Just like us, some chickens can feel under the weather after exposure to the cold. Look out for coughing, sneezing, lethargy, or other signs of illness in your chickens. For more advice on chicken ailments, you can read the Omlet guide on how to look after your chickens’ general health.

Hens on their Omlet perch protected from the elements in their Omlet run

Do chickens roost for longer in winter?

Chickens love to roost, and during winter, they’ll be doing a lot more of it. You’ll find that they huddle together into one feathery ball, which helps them to keep each other warm – especially at night. Roosting rungs or perches need to be wide enough so that they can cover their toes with their feathers. To prevent their feet from getting too cold on the frosty ground, you’ll need to give your chickens a place to perch in both their coop and their run. 

How can I keep my chickens entertained during winter?

Winter is the time of year when backyard chickens might need a little bit more entertainment. There are fewer bugs to chase around, less vegetation to nibble, and shorter days in the colder months. Fortunately, you keep your chickens happy with a few boredom busters such as peck toys, perches, chicken swings, and the Omlet Pole Tree. Alternatively, a pile of leaves or compost will provide your chickens with hours of fun and keep them occupied. Toss in some chicken treats for an enticing scavenger hunt they can scratch and peck around in. 

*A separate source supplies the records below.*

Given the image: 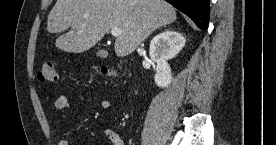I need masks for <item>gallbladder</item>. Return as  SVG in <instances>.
Instances as JSON below:
<instances>
[{"instance_id": "bac80fb5", "label": "gallbladder", "mask_w": 276, "mask_h": 145, "mask_svg": "<svg viewBox=\"0 0 276 145\" xmlns=\"http://www.w3.org/2000/svg\"><path fill=\"white\" fill-rule=\"evenodd\" d=\"M104 54H105V51H104V50H99V51L97 52V55H98L99 57H101V58L104 57Z\"/></svg>"}]
</instances>
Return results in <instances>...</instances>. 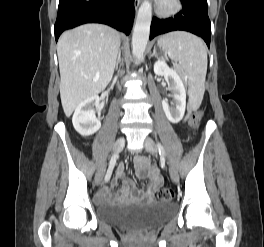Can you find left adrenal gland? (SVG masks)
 Masks as SVG:
<instances>
[{
    "label": "left adrenal gland",
    "mask_w": 264,
    "mask_h": 247,
    "mask_svg": "<svg viewBox=\"0 0 264 247\" xmlns=\"http://www.w3.org/2000/svg\"><path fill=\"white\" fill-rule=\"evenodd\" d=\"M153 56L158 57V55L156 53V48L155 47H154L153 53L150 55V57H153Z\"/></svg>",
    "instance_id": "obj_1"
}]
</instances>
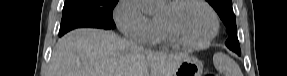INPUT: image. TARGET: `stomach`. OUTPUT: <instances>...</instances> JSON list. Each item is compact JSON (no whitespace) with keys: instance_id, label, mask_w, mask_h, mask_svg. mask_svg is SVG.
<instances>
[{"instance_id":"stomach-1","label":"stomach","mask_w":287,"mask_h":76,"mask_svg":"<svg viewBox=\"0 0 287 76\" xmlns=\"http://www.w3.org/2000/svg\"><path fill=\"white\" fill-rule=\"evenodd\" d=\"M202 71V62L195 57L187 56L180 62L173 76H201Z\"/></svg>"}]
</instances>
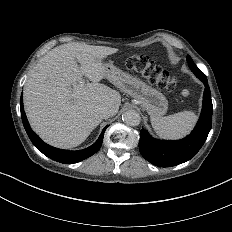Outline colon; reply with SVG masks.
<instances>
[{
  "mask_svg": "<svg viewBox=\"0 0 232 232\" xmlns=\"http://www.w3.org/2000/svg\"><path fill=\"white\" fill-rule=\"evenodd\" d=\"M149 56H128L127 65L133 73H142L149 79L150 86H166V91H175V86H170V82H176L177 78L173 74H162L163 66L148 64Z\"/></svg>",
  "mask_w": 232,
  "mask_h": 232,
  "instance_id": "5ec220e1",
  "label": "colon"
}]
</instances>
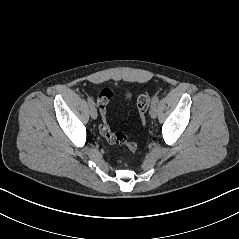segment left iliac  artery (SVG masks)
Wrapping results in <instances>:
<instances>
[{
	"mask_svg": "<svg viewBox=\"0 0 239 239\" xmlns=\"http://www.w3.org/2000/svg\"><path fill=\"white\" fill-rule=\"evenodd\" d=\"M158 101H159V96H155V97L152 99L151 106H152V105H157Z\"/></svg>",
	"mask_w": 239,
	"mask_h": 239,
	"instance_id": "1",
	"label": "left iliac artery"
}]
</instances>
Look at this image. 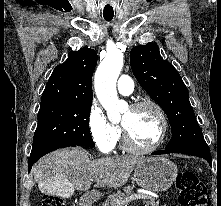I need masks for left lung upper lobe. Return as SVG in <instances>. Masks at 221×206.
<instances>
[{"instance_id":"obj_1","label":"left lung upper lobe","mask_w":221,"mask_h":206,"mask_svg":"<svg viewBox=\"0 0 221 206\" xmlns=\"http://www.w3.org/2000/svg\"><path fill=\"white\" fill-rule=\"evenodd\" d=\"M130 64L141 87L168 116L172 138L165 149L209 151L189 102L187 87L172 64L162 59L158 46L150 43L134 47Z\"/></svg>"}]
</instances>
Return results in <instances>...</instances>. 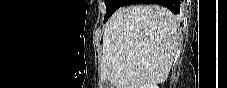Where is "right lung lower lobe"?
Masks as SVG:
<instances>
[{
  "label": "right lung lower lobe",
  "instance_id": "98d812e1",
  "mask_svg": "<svg viewBox=\"0 0 227 88\" xmlns=\"http://www.w3.org/2000/svg\"><path fill=\"white\" fill-rule=\"evenodd\" d=\"M133 3H155L167 7L174 14H179L181 11L180 0H129V4Z\"/></svg>",
  "mask_w": 227,
  "mask_h": 88
}]
</instances>
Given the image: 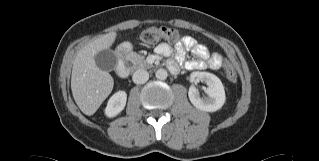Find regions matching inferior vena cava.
Wrapping results in <instances>:
<instances>
[{
    "instance_id": "1",
    "label": "inferior vena cava",
    "mask_w": 319,
    "mask_h": 161,
    "mask_svg": "<svg viewBox=\"0 0 319 161\" xmlns=\"http://www.w3.org/2000/svg\"><path fill=\"white\" fill-rule=\"evenodd\" d=\"M149 79V73L144 69H138L134 72L132 80L136 84H143Z\"/></svg>"
}]
</instances>
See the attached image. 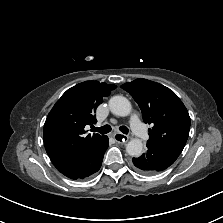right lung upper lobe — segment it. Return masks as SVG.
<instances>
[{
    "label": "right lung upper lobe",
    "instance_id": "right-lung-upper-lobe-1",
    "mask_svg": "<svg viewBox=\"0 0 223 223\" xmlns=\"http://www.w3.org/2000/svg\"><path fill=\"white\" fill-rule=\"evenodd\" d=\"M115 85L85 81L68 89L56 102L44 125V145L56 168L81 158L105 136L86 135L85 126L97 122L94 115Z\"/></svg>",
    "mask_w": 223,
    "mask_h": 223
}]
</instances>
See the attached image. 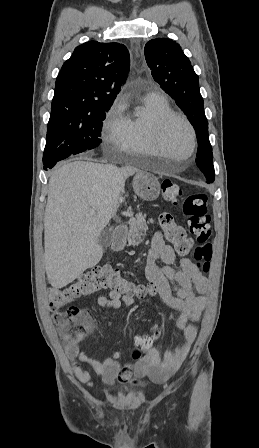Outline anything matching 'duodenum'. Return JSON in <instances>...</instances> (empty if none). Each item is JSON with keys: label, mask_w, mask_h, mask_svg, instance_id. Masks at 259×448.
I'll return each mask as SVG.
<instances>
[{"label": "duodenum", "mask_w": 259, "mask_h": 448, "mask_svg": "<svg viewBox=\"0 0 259 448\" xmlns=\"http://www.w3.org/2000/svg\"><path fill=\"white\" fill-rule=\"evenodd\" d=\"M126 229L122 226L117 227L113 232L111 247L113 250H120L125 243Z\"/></svg>", "instance_id": "duodenum-1"}]
</instances>
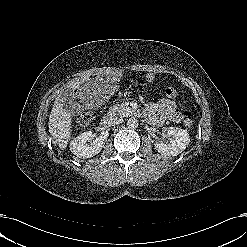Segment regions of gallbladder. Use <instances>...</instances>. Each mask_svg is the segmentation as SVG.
I'll use <instances>...</instances> for the list:
<instances>
[{"mask_svg": "<svg viewBox=\"0 0 247 247\" xmlns=\"http://www.w3.org/2000/svg\"><path fill=\"white\" fill-rule=\"evenodd\" d=\"M73 91L69 88L65 89L62 94L61 98L63 99L64 102V109L69 112L72 115H75L77 112V106L73 104V96H72Z\"/></svg>", "mask_w": 247, "mask_h": 247, "instance_id": "gallbladder-1", "label": "gallbladder"}]
</instances>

Will my hens still lay eggs in winter?

The time of year can actually have an impact on how many eggs your chickens are producing! This is due to a hen’s hormonal response to how much light they are exposed to. They’ll typically need between 12-14 hours of daylight each day to produce eggs, and 16 hours for optimum production. This phenomenon is actually nature’s way of telling a hen to rest! Shorter days means colder weather is coming, and egg production takes a large energy-toll on a hen – energy that is better spent keeping a hen warm during the winter. Therefore, for most breeds, hens will either stop or drastically reduce their egg production during the winter months, and will resume their regular laying schedules in the spring when the days grow longer once more. 

What about Avian Flu?

As of Monday 7th November 2022, the United Kingdom’s Chief Veterinary Officer has agreed to bring in new housing measures across the whole of England to minimise the risk of the avian influenza spreading amongst poultry and captive birds. Please refer to our regularly reviewed Everything You Need To Know About Avian Flu blog for further information on restrictions and the latest guidelines.

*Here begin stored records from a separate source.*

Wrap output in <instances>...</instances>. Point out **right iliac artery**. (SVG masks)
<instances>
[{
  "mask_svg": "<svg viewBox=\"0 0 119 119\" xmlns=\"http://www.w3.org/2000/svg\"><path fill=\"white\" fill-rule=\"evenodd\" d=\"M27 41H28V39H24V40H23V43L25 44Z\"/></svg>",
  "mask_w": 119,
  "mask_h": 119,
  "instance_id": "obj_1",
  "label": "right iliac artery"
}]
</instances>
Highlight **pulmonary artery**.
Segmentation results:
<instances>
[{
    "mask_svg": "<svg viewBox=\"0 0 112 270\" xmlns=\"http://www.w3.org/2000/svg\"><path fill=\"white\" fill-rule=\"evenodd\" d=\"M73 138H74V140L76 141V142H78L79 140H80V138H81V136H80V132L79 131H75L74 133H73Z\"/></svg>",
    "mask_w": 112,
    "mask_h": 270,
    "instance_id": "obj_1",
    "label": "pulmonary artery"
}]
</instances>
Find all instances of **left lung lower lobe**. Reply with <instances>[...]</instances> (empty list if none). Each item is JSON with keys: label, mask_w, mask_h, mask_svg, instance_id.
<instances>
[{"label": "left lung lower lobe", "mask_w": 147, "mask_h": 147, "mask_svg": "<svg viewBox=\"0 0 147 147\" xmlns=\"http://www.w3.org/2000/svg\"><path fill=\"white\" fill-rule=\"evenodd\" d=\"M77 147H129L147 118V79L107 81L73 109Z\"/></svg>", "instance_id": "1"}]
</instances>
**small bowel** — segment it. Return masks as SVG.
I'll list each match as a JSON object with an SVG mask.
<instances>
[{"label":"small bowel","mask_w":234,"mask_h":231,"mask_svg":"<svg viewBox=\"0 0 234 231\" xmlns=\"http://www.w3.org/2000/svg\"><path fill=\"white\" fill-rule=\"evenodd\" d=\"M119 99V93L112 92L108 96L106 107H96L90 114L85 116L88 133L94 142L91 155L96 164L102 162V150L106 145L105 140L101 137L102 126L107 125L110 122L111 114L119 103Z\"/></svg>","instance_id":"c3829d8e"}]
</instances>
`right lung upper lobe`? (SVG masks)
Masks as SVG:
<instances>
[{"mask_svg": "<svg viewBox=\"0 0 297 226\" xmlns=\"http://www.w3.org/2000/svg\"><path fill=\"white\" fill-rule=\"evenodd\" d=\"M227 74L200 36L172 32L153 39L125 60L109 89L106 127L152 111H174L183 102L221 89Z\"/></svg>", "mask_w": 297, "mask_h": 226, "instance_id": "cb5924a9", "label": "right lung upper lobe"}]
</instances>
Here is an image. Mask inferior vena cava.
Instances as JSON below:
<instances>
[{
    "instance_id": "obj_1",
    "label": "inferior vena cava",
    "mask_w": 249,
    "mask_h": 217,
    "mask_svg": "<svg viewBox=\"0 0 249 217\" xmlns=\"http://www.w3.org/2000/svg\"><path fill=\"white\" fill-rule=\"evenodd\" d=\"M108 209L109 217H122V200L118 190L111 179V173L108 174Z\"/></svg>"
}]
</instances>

This entry was posted in Chickens

2 replies on “Winter Chicken Keeping FAQs”

Amanda kelly says:

Should my 5 large hens have a perch in their Eglu Mark 1? And if so, where & what do you erect it to?? They have a perch in their run.

olga johnson says:

thanks this is good advice and explains why our chickens huddle together in their insulated hut. the hut was previously one of our cattery units and they seem comfortable. we added another chicken last year when we recued a fighting cockerel who was in very bad condition. He has fitted in really well and gets on with the other cockerel ( sussex white) it’s great to see them.